[Records from a collection]
------------------------------

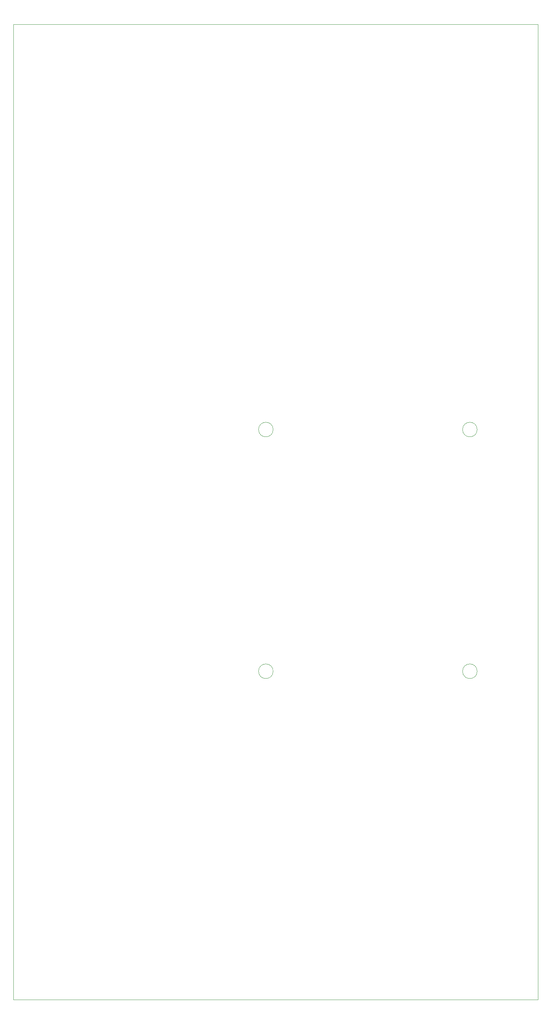
<source format=gbr>
%TF.GenerationSoftware,KiCad,Pcbnew,9.0.0*%
%TF.CreationDate,2025-03-11T18:36:24-04:00*%
%TF.ProjectId,pnp_controller,706e705f-636f-46e7-9472-6f6c6c65722e,rev?*%
%TF.SameCoordinates,Original*%
%TF.FileFunction,Profile,NP*%
%FSLAX46Y46*%
G04 Gerber Fmt 4.6, Leading zero omitted, Abs format (unit mm)*
G04 Created by KiCad (PCBNEW 9.0.0) date 2025-03-11 18:36:24*
%MOMM*%
%LPD*%
G01*
G04 APERTURE LIST*
%TA.AperFunction,Profile*%
%ADD10C,0.050000*%
%TD*%
G04 APERTURE END LIST*
D10*
X106420000Y-103240000D02*
G75*
G02*
X102920000Y-103240000I-1750000J0D01*
G01*
X102920000Y-103240000D02*
G75*
G02*
X106420000Y-103240000I1750000J0D01*
G01*
X155420000Y-103240000D02*
G75*
G02*
X151920000Y-103240000I-1750000J0D01*
G01*
X151920000Y-103240000D02*
G75*
G02*
X155420000Y-103240000I1750000J0D01*
G01*
X155420000Y-45240000D02*
G75*
G02*
X151920000Y-45240000I-1750000J0D01*
G01*
X151920000Y-45240000D02*
G75*
G02*
X155420000Y-45240000I1750000J0D01*
G01*
X106420000Y-45240000D02*
G75*
G02*
X102920000Y-45240000I-1750000J0D01*
G01*
X102920000Y-45240000D02*
G75*
G02*
X106420000Y-45240000I1750000J0D01*
G01*
X44000000Y52000000D02*
X170000000Y52000000D01*
X170000000Y-182000000D01*
X44000000Y-182000000D01*
X44000000Y52000000D01*
M02*

</source>
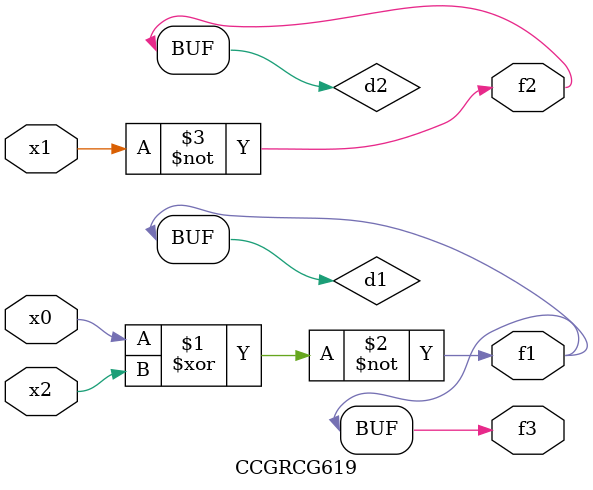
<source format=v>
module CCGRCG619(
	input x0, x1, x2,
	output f1, f2, f3
);

	wire d1, d2, d3;

	xnor (d1, x0, x2);
	nand (d2, x1);
	nor (d3, x1, x2);
	assign f1 = d1;
	assign f2 = d2;
	assign f3 = d1;
endmodule

</source>
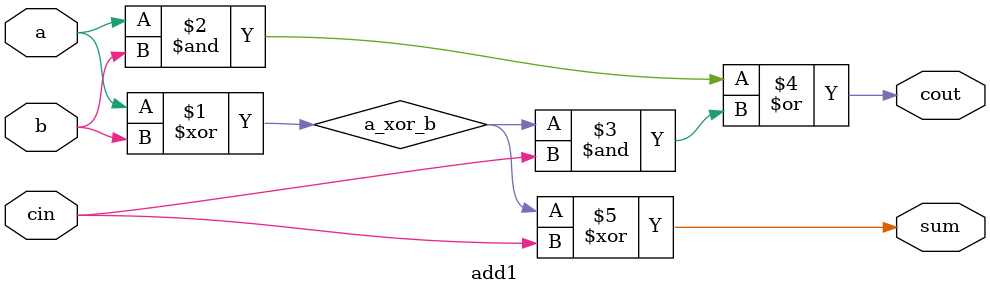
<source format=v>
module top_module (
    input [31:0] a,
    input [31:0] b,
    output [31:0] sum
);//
    wire [15:0] sum_high;
    wire [15:0] sum_low;
    wire c_low;
    
    add16 add16_low(
        .a(a[15:0]), 
        .b(b[15:0]),
        .cin(0),
        .sum(sum_low),
        .cout(c_low)
    );
    add16 add16_high(
        .a(a[31:16]),
        .b(b[31:16]),
        .cin(c_low),
        .sum(sum_high),
        .cout()
    );

    assign sum = {sum_high, sum_low};


endmodule

module add1 ( 
    input a, input b, input cin,
    output sum, output cout 
);
    wire a_xor_b = a ^ b;
    
    assign cout = (a & b) | (a_xor_b & cin);
    assign sum = a_xor_b ^ cin;

endmodule

</source>
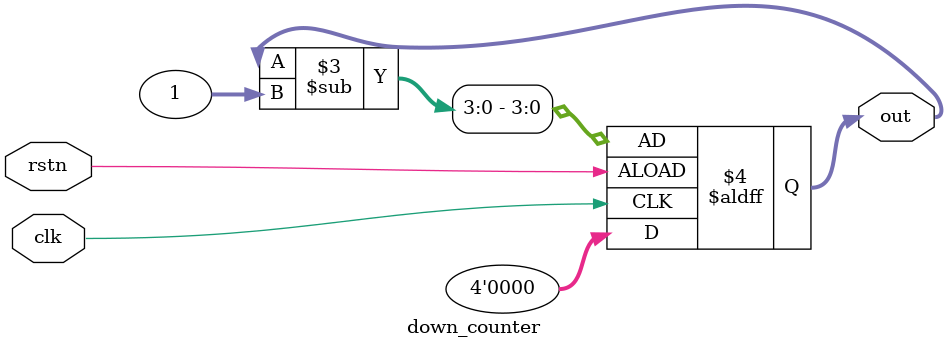
<source format=v>
`timescale 1ns / 1ps
module down_counter(
    input clk,      
    input rstn,               
    output reg[3:0] out
    );      
  
  always @ (posedge clk, negedge rstn) begin  
    if (!rstn)  
      out <= out-1;
    else
        out<=4'b0000;    
  end 
  
  //always @(negedge rstn)begin 
    //  out <= 4'b0000;  
  //end  
endmodule  


</source>
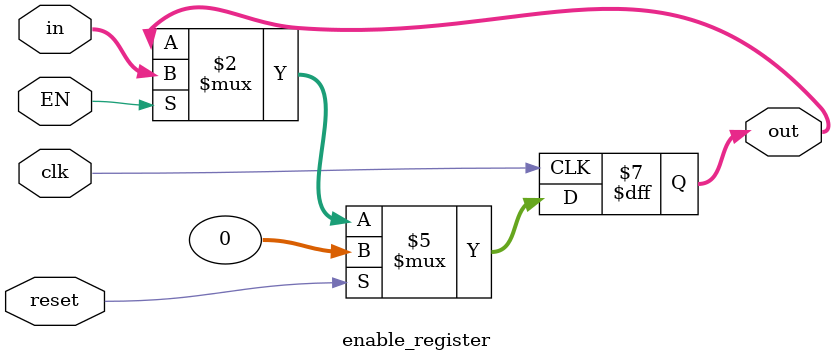
<source format=sv>
`timescale 1ns / 1ps

module enable_register (clk, reset, EN, in, out);
    input logic clk;
    input logic reset;
    input logic EN;
    input logic [31:0] in;
    output logic [31:0] out;

    // reg [31:0] single_reg;

    // always_ff @(posedge clk) begin
    //     if (EN) begin
    //         single_reg <= in;
    //     end
    //     out <= single_reg;
    // end
    always_ff @(posedge clk) begin
        if (reset) begin
            out <= 0;
        end else if (EN) begin
            out <= in;
        end
    end
endmodule
</source>
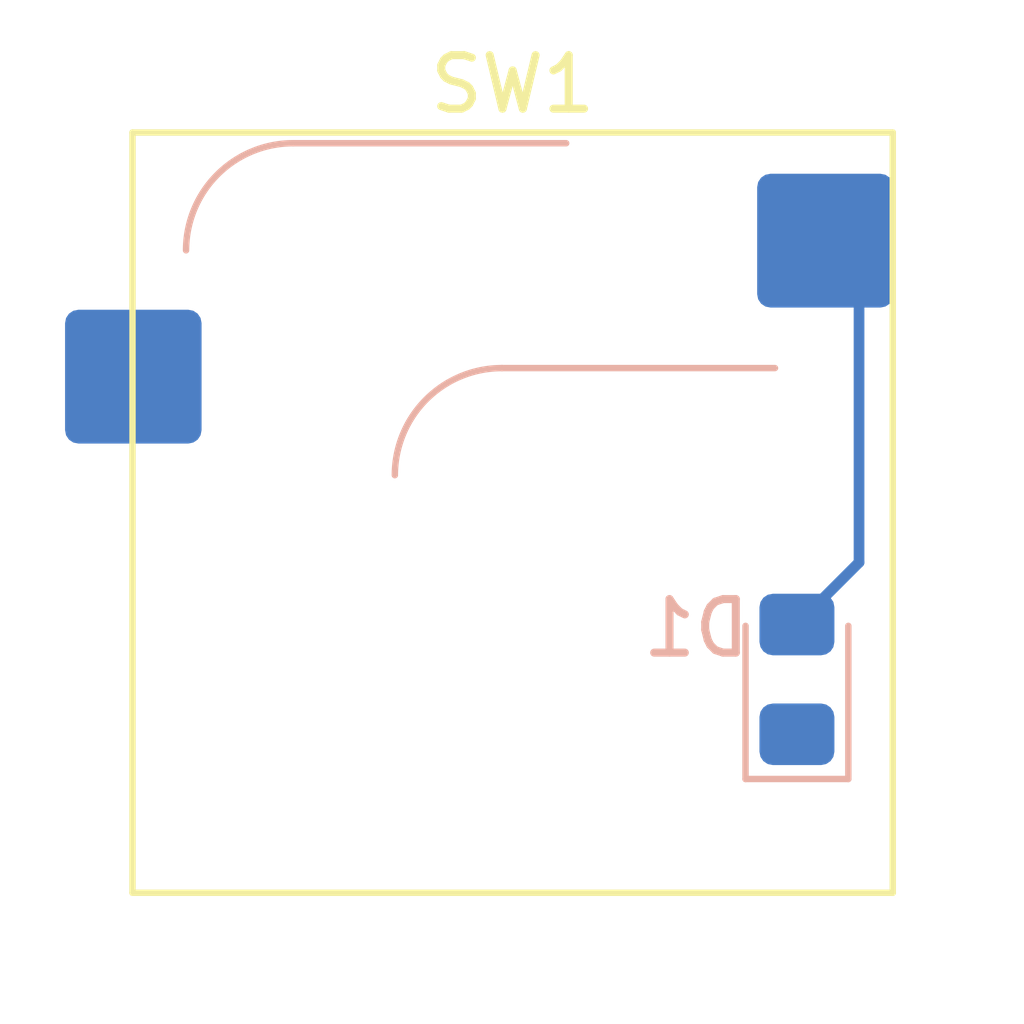
<source format=kicad_pcb>
(kicad_pcb
	(version 20241229)
	(generator "pcbnew")
	(generator_version "9.0")
	(general
		(thickness 1.6)
		(legacy_teardrops no)
	)
	(paper "A4")
	(layers
		(0 "F.Cu" signal)
		(2 "B.Cu" signal)
		(9 "F.Adhes" user "F.Adhesive")
		(11 "B.Adhes" user "B.Adhesive")
		(13 "F.Paste" user)
		(15 "B.Paste" user)
		(5 "F.SilkS" user "F.Silkscreen")
		(7 "B.SilkS" user "B.Silkscreen")
		(1 "F.Mask" user)
		(3 "B.Mask" user)
		(17 "Dwgs.User" user "User.Drawings")
		(19 "Cmts.User" user "User.Comments")
		(21 "Eco1.User" user "User.Eco1")
		(23 "Eco2.User" user "User.Eco2")
		(25 "Edge.Cuts" user)
		(27 "Margin" user)
		(31 "F.CrtYd" user "F.Courtyard")
		(29 "B.CrtYd" user "B.Courtyard")
		(35 "F.Fab" user)
		(33 "B.Fab" user)
		(39 "User.1" user)
		(41 "User.2" user)
		(43 "User.3" user)
		(45 "User.4" user)
	)
	(setup
		(pad_to_mask_clearance 0)
		(allow_soldermask_bridges_in_footprints no)
		(tenting front back)
		(pcbplotparams
			(layerselection 0x00000000_00000000_55555555_5755f5ff)
			(plot_on_all_layers_selection 0x00000000_00000000_00000000_00000000)
			(disableapertmacros no)
			(usegerberextensions no)
			(usegerberattributes yes)
			(usegerberadvancedattributes yes)
			(creategerberjobfile yes)
			(dashed_line_dash_ratio 12.000000)
			(dashed_line_gap_ratio 3.000000)
			(svgprecision 4)
			(plotframeref no)
			(mode 1)
			(useauxorigin no)
			(hpglpennumber 1)
			(hpglpenspeed 20)
			(hpglpendiameter 15.000000)
			(pdf_front_fp_property_popups yes)
			(pdf_back_fp_property_popups yes)
			(pdf_metadata yes)
			(pdf_single_document no)
			(dxfpolygonmode yes)
			(dxfimperialunits yes)
			(dxfusepcbnewfont yes)
			(psnegative no)
			(psa4output no)
			(plot_black_and_white yes)
			(sketchpadsonfab no)
			(plotpadnumbers no)
			(hidednponfab no)
			(sketchdnponfab yes)
			(crossoutdnponfab yes)
			(subtractmaskfromsilk no)
			(outputformat 1)
			(mirror no)
			(drillshape 1)
			(scaleselection 1)
			(outputdirectory "")
		)
	)
	(net 0 "")
	(net 1 "R1")
	(net 2 "Net-(D1-A)")
	(net 3 "C1")
	(footprint "PCM_Switch_Keyboard_Hotswap_Kailh:SW_Hotswap_Kailh_MX_1.00u" (layer "F.Cu") (at 0 0))
	(footprint "Diode_SMD:D_0805_2012Metric_Pad1.15x1.40mm_HandSolder" (layer "B.Cu") (at 5.31 3.115 90))
	(segment
		(start 6.47 0.93)
		(end 6.47 -4.452)
		(width 0.2)
		(layer "B.Cu")
		(net 2)
		(uuid "0811c27d-7d45-492a-8065-a03e9ca0407d")
	)
	(segment
		(start 6.47 -4.452)
		(end 5.842 -5.08)
		(width 0.2)
		(layer "B.Cu")
		(net 2)
		(uuid "4cc1e420-dcd8-4be1-9135-073f5fcbbf15")
	)
	(segment
		(start 5.31 2.09)
		(end 6.47 0.93)
		(width 0.2)
		(layer "B.Cu")
		(net 2)
		(uuid "f127ae6b-d158-4f8e-b394-2c7b88bf0677")
	)
	(embedded_fonts no)
)

</source>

------------------------------

(Work item)
Word for word, print every record, and leave out any picture.

(Your response)
<source format=gbr>
%TF.GenerationSoftware,KiCad,Pcbnew,9.0.0*%
%TF.CreationDate,2025-03-11T18:36:24-04:00*%
%TF.ProjectId,pnp_controller,706e705f-636f-46e7-9472-6f6c6c65722e,rev?*%
%TF.SameCoordinates,Original*%
%TF.FileFunction,Profile,NP*%
%FSLAX46Y46*%
G04 Gerber Fmt 4.6, Leading zero omitted, Abs format (unit mm)*
G04 Created by KiCad (PCBNEW 9.0.0) date 2025-03-11 18:36:24*
%MOMM*%
%LPD*%
G01*
G04 APERTURE LIST*
%TA.AperFunction,Profile*%
%ADD10C,0.050000*%
%TD*%
G04 APERTURE END LIST*
D10*
X106420000Y-103240000D02*
G75*
G02*
X102920000Y-103240000I-1750000J0D01*
G01*
X102920000Y-103240000D02*
G75*
G02*
X106420000Y-103240000I1750000J0D01*
G01*
X155420000Y-103240000D02*
G75*
G02*
X151920000Y-103240000I-1750000J0D01*
G01*
X151920000Y-103240000D02*
G75*
G02*
X155420000Y-103240000I1750000J0D01*
G01*
X155420000Y-45240000D02*
G75*
G02*
X151920000Y-45240000I-1750000J0D01*
G01*
X151920000Y-45240000D02*
G75*
G02*
X155420000Y-45240000I1750000J0D01*
G01*
X106420000Y-45240000D02*
G75*
G02*
X102920000Y-45240000I-1750000J0D01*
G01*
X102920000Y-45240000D02*
G75*
G02*
X106420000Y-45240000I1750000J0D01*
G01*
X44000000Y52000000D02*
X170000000Y52000000D01*
X170000000Y-182000000D01*
X44000000Y-182000000D01*
X44000000Y52000000D01*
M02*

</source>
<source format=v>
module CCGRCG619(
	input x0, x1, x2,
	output f1, f2, f3
);

	wire d1, d2, d3;

	xnor (d1, x0, x2);
	nand (d2, x1);
	nor (d3, x1, x2);
	assign f1 = d1;
	assign f2 = d2;
	assign f3 = d1;
endmodule

</source>
<source format=v>
module top_module (
    input [31:0] a,
    input [31:0] b,
    output [31:0] sum
);//
    wire [15:0] sum_high;
    wire [15:0] sum_low;
    wire c_low;
    
    add16 add16_low(
        .a(a[15:0]), 
        .b(b[15:0]),
        .cin(0),
        .sum(sum_low),
        .cout(c_low)
    );
    add16 add16_high(
        .a(a[31:16]),
        .b(b[31:16]),
        .cin(c_low),
        .sum(sum_high),
        .cout()
    );

    assign sum = {sum_high, sum_low};


endmodule

module add1 ( 
    input a, input b, input cin,
    output sum, output cout 
);
    wire a_xor_b = a ^ b;
    
    assign cout = (a & b) | (a_xor_b & cin);
    assign sum = a_xor_b ^ cin;

endmodule

</source>
<source format=v>
`timescale 1ns / 1ps
module down_counter(
    input clk,      
    input rstn,               
    output reg[3:0] out
    );      
  
  always @ (posedge clk, negedge rstn) begin  
    if (!rstn)  
      out <= out-1;
    else
        out<=4'b0000;    
  end 
  
  //always @(negedge rstn)begin 
    //  out <= 4'b0000;  
  //end  
endmodule  


</source>
<source format=sv>
`timescale 1ns / 1ps

module enable_register (clk, reset, EN, in, out);
    input logic clk;
    input logic reset;
    input logic EN;
    input logic [31:0] in;
    output logic [31:0] out;

    // reg [31:0] single_reg;

    // always_ff @(posedge clk) begin
    //     if (EN) begin
    //         single_reg <= in;
    //     end
    //     out <= single_reg;
    // end
    always_ff @(posedge clk) begin
        if (reset) begin
            out <= 0;
        end else if (EN) begin
            out <= in;
        end
    end
endmodule
</source>
<source format=kicad_pcb>
(kicad_pcb
	(version 20241229)
	(generator "pcbnew")
	(generator_version "9.0")
	(general
		(thickness 1.6)
		(legacy_teardrops no)
	)
	(paper "A4")
	(layers
		(0 "F.Cu" signal)
		(2 "B.Cu" signal)
		(9 "F.Adhes" user "F.Adhesive")
		(11 "B.Adhes" user "B.Adhesive")
		(13 "F.Paste" user)
		(15 "B.Paste" user)
		(5 "F.SilkS" user "F.Silkscreen")
		(7 "B.SilkS" user "B.Silkscreen")
		(1 "F.Mask" user)
		(3 "B.Mask" user)
		(17 "Dwgs.User" user "User.Drawings")
		(19 "Cmts.User" user "User.Comments")
		(21 "Eco1.User" user "User.Eco1")
		(23 "Eco2.User" user "User.Eco2")
		(25 "Edge.Cuts" user)
		(27 "Margin" user)
		(31 "F.CrtYd" user "F.Courtyard")
		(29 "B.CrtYd" user "B.Courtyard")
		(35 "F.Fab" user)
		(33 "B.Fab" user)
		(39 "User.1" user)
		(41 "User.2" user)
		(43 "User.3" user)
		(45 "User.4" user)
	)
	(setup
		(pad_to_mask_clearance 0)
		(allow_soldermask_bridges_in_footprints no)
		(tenting front back)
		(pcbplotparams
			(layerselection 0x00000000_00000000_55555555_5755f5ff)
			(plot_on_all_layers_selection 0x00000000_00000000_00000000_00000000)
			(disableapertmacros no)
			(usegerberextensions no)
			(usegerberattributes yes)
			(usegerberadvancedattributes yes)
			(creategerberjobfile yes)
			(dashed_line_dash_ratio 12.000000)
			(dashed_line_gap_ratio 3.000000)
			(svgprecision 4)
			(plotframeref no)
			(mode 1)
			(useauxorigin no)
			(hpglpennumber 1)
			(hpglpenspeed 20)
			(hpglpendiameter 15.000000)
			(pdf_front_fp_property_popups yes)
			(pdf_back_fp_property_popups yes)
			(pdf_metadata yes)
			(pdf_single_document no)
			(dxfpolygonmode yes)
			(dxfimperialunits yes)
			(dxfusepcbnewfont yes)
			(psnegative no)
			(psa4output no)
			(plot_black_and_white yes)
			(sketchpadsonfab no)
			(plotpadnumbers no)
			(hidednponfab no)
			(sketchdnponfab yes)
			(crossoutdnponfab yes)
			(subtractmaskfromsilk no)
			(outputformat 1)
			(mirror no)
			(drillshape 1)
			(scaleselection 1)
			(outputdirectory "")
		)
	)
	(net 0 "")
	(net 1 "R1")
	(net 2 "Net-(D1-A)")
	(net 3 "C1")
	(footprint "PCM_Switch_Keyboard_Hotswap_Kailh:SW_Hotswap_Kailh_MX_1.00u" (layer "F.Cu") (at 0 0))
	(footprint "Diode_SMD:D_0805_2012Metric_Pad1.15x1.40mm_HandSolder" (layer "B.Cu") (at 5.31 3.115 90))
	(segment
		(start 6.47 0.93)
		(end 6.47 -4.452)
		(width 0.2)
		(layer "B.Cu")
		(net 2)
		(uuid "0811c27d-7d45-492a-8065-a03e9ca0407d")
	)
	(segment
		(start 6.47 -4.452)
		(end 5.842 -5.08)
		(width 0.2)
		(layer "B.Cu")
		(net 2)
		(uuid "4cc1e420-dcd8-4be1-9135-073f5fcbbf15")
	)
	(segment
		(start 5.31 2.09)
		(end 6.47 0.93)
		(width 0.2)
		(layer "B.Cu")
		(net 2)
		(uuid "f127ae6b-d158-4f8e-b394-2c7b88bf0677")
	)
	(embedded_fonts no)
)

</source>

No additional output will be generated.